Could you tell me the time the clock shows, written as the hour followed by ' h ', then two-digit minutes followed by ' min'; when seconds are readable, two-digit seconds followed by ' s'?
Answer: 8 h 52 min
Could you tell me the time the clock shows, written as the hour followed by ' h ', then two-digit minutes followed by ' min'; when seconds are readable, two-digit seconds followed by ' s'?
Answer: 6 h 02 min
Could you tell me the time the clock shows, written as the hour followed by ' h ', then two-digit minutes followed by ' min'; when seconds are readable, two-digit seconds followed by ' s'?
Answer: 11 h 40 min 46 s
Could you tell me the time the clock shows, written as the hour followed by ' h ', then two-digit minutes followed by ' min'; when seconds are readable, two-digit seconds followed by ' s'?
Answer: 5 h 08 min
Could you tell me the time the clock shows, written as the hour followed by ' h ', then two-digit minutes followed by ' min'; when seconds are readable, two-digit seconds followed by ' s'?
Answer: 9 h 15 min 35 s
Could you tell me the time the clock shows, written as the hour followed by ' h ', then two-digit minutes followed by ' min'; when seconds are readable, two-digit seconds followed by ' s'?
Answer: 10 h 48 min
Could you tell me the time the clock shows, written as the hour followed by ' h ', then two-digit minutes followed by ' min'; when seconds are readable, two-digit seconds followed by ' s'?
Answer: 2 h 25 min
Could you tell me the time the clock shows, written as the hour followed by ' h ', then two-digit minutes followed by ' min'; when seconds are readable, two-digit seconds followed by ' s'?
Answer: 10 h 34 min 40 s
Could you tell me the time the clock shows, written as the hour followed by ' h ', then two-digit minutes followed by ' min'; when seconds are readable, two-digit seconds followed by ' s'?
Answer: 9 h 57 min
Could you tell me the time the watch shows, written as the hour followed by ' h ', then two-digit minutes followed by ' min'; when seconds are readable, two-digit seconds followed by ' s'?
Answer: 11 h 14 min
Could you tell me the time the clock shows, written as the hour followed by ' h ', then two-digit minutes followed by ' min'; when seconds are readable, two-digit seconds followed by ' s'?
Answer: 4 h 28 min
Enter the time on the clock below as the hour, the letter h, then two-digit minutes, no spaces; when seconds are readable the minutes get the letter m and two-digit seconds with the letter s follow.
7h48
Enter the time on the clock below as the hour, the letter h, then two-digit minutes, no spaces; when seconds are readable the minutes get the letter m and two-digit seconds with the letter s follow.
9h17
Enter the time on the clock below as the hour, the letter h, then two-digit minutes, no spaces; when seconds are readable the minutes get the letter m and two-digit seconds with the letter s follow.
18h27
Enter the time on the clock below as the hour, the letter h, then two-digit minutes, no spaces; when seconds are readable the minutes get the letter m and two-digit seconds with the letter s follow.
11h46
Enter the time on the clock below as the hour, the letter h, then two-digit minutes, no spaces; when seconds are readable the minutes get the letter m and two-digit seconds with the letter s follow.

▶ **WHAT THE TASK REQUIRES**
Count the lines in the entries above that contain the string "Answer". State only the number.

▶ **CORRECT RESPONSE**
11